Il programma del concerto Maria Mater è un florilegio di opere vocali e strumentali che bene incarnano la ricchezza e la combinazione inscindibile di sacro e profano, in una epoca in cui gli affetti attraversano le composizioni definendo uno stile unico, in cui non si tracciano confini e in cui la voce e gli strumenti pronunciano le stesse parole, da cui scaturiscono eloqui drammatici densi di umanità. In questo tempo che segue il Concilio, il tema mariano in particolare trova espressione in antifone e mottetti di forte lirismo, tra recitati e voci in dialoghi concertanti, declamati e atmosfere alla volta eteree ed enfatiche, soavi e infiammate di melismi.

+ + + +

● **Consegna 1**: Tra le righe riportate qui sotto, stampa tali e quali quelle che vanno dalla riga contenente "scientific name: Rubus niveus" fino alla riga contenente "collectors: P. Nuñez", entrambe comprese.

● **Dati forniti**:
+ + + +

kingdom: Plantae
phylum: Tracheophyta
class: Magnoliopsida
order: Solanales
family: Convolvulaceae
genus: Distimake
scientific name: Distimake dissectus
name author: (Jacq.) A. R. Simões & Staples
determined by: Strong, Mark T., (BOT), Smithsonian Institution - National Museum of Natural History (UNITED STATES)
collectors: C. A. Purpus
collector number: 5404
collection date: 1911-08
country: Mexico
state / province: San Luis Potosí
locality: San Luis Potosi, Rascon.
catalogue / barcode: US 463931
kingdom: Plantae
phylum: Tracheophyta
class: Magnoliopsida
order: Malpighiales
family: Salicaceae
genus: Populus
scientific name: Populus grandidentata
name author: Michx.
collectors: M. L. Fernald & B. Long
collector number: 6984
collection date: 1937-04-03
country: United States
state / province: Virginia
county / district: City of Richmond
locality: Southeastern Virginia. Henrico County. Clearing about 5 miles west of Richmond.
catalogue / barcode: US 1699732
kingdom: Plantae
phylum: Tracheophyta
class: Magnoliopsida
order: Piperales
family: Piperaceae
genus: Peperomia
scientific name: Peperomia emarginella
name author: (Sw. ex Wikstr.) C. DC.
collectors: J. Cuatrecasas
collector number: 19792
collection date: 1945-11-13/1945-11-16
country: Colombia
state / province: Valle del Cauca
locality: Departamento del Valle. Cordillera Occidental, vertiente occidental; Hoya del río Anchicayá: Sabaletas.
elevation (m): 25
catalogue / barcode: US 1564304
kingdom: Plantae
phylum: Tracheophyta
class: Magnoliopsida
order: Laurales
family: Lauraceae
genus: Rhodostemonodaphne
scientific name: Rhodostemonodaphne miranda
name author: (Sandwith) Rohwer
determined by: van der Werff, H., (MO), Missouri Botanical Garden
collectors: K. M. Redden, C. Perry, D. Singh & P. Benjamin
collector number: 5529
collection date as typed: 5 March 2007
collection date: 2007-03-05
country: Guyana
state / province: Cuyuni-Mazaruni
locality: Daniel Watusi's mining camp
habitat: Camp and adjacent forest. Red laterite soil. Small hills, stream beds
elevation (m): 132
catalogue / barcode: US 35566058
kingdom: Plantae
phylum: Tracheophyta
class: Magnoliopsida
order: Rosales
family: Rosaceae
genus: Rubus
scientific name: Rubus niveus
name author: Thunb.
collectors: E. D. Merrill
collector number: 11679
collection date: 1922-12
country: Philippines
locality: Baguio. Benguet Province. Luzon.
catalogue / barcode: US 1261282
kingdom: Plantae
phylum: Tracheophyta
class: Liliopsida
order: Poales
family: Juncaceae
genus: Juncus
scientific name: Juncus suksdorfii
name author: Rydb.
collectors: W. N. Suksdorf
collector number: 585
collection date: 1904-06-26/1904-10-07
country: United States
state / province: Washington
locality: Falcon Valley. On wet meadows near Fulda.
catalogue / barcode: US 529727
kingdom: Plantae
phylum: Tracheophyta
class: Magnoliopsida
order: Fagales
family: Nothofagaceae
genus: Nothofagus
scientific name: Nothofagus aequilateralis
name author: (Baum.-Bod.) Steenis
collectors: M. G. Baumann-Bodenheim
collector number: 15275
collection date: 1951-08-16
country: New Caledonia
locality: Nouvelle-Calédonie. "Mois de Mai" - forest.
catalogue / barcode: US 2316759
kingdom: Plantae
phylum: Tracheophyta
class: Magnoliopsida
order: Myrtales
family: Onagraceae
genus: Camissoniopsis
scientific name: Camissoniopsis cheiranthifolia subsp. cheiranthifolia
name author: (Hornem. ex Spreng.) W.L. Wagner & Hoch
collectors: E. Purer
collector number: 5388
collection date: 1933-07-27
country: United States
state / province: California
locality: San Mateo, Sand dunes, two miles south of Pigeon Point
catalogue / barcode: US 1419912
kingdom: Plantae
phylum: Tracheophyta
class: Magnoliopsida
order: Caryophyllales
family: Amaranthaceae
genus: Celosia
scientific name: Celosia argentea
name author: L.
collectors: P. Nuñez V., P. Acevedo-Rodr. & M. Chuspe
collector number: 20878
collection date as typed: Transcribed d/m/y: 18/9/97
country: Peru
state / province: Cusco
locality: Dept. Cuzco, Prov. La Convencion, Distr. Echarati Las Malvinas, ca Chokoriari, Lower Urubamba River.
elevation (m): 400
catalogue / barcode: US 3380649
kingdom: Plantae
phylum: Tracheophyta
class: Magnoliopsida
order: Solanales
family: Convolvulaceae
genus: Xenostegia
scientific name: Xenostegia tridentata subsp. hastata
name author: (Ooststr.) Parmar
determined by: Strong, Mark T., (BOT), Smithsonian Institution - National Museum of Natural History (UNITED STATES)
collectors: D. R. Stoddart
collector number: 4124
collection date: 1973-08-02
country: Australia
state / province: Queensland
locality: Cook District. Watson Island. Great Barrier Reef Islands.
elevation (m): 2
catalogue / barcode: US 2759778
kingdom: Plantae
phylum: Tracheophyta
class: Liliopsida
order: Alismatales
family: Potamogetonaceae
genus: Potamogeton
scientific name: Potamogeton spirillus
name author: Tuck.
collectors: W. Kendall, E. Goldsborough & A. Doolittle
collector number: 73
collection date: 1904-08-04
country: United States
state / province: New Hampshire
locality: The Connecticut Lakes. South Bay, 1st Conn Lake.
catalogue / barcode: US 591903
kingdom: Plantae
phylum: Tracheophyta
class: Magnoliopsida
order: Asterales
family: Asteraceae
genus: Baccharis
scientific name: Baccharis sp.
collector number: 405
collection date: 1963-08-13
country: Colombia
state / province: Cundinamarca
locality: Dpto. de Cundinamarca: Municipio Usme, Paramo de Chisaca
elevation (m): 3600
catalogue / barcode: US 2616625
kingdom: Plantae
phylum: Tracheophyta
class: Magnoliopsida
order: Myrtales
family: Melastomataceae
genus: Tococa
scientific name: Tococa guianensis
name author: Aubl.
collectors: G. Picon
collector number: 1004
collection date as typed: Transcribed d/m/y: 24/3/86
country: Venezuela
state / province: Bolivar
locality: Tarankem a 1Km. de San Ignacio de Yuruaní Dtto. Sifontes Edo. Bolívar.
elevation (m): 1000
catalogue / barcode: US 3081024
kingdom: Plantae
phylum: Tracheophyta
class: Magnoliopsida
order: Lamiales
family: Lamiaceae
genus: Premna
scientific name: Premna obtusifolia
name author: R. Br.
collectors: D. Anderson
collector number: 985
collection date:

+ + + +

● **Consegna 2**: Riporta fedelmente il passo del testo sul concerto Maria Mater che comincia con "Il programma del" e termina con "infiammate di melismi.".

● **Risposta completa 1**:
scientific name: Rubus niveus
name author: Thunb.
collectors: E. D. Merrill
collector number: 11679
collection date: 1922-12
country: Philippines
locality: Baguio. Benguet Province. Luzon.
catalogue / barcode: US 1261282
kingdom: Plantae
phylum: Tracheophyta
class: Liliopsida
order: Poales
family: Juncaceae
genus: Juncus
scientific name: Juncus suksdorfii
name author: Rydb.
collectors: W. N. Suksdorf
collector number: 585
collection date: 1904-06-26/1904-10-07
country: United States
state / province: Washington
locality: Falcon Valley. On wet meadows near Fulda.
catalogue / barcode: US 529727
kingdom: Plantae
phylum: Tracheophyta
class: Magnoliopsida
order: Fagales
family: Nothofagaceae
genus: Nothofagus
scientific name: Nothofagus aequilateralis
name author: (Baum.-Bod.) Steenis
collectors: M. G. Baumann-Bodenheim
collector number: 15275
collection date: 1951-08-16
country: New Caledonia
locality: Nouvelle-Calédonie. "Mois de Mai" - forest.
catalogue / barcode: US 2316759
kingdom: Plantae
phylum: Tracheophyta
class: Magnoliopsida
order: Myrtales
family: Onagraceae
genus: Camissoniopsis
scientific name: Camissoniopsis cheiranthifolia subsp. cheiranthifolia
name author: (Hornem. ex Spreng.) W.L. Wagner & Hoch
collectors: E. Purer
collector number: 5388
collection date: 1933-07-27
country: United States
state / province: California
locality: San Mateo, Sand dunes, two miles south of Pigeon Point
catalogue / barcode: US 1419912
kingdom: Plantae
phylum: Tracheophyta
class: Magnoliopsida
order: Caryophyllales
family: Amaranthaceae
genus: Celosia
scientific name: Celosia argentea
name author: L.
collectors: P. Nuñez V., P. Acevedo-Rodr. & M. Chuspe

● **Risposta completa 2**:
Il programma del concerto Maria Mater è un florilegio di opere vocali e strumentali che bene incarnano la ricchezza e la combinazione inscindibile di sacro e profano, in una epoca in cui gli affetti attraversano le composizioni definendo uno stile unico, in cui non si tracciano confini e in cui la voce e gli strumenti pronunciano le stesse parole, da cui scaturiscono eloqui drammatici densi di umanità. In questo tempo che segue il Concilio, il tema mariano in particolare trova espressione in antifone e mottetti di forte lirismo, tra recitati e voci in dialoghi concertanti, declamati e atmosfere alla volta eteree ed enfatiche, soavi e infiammate di melismi.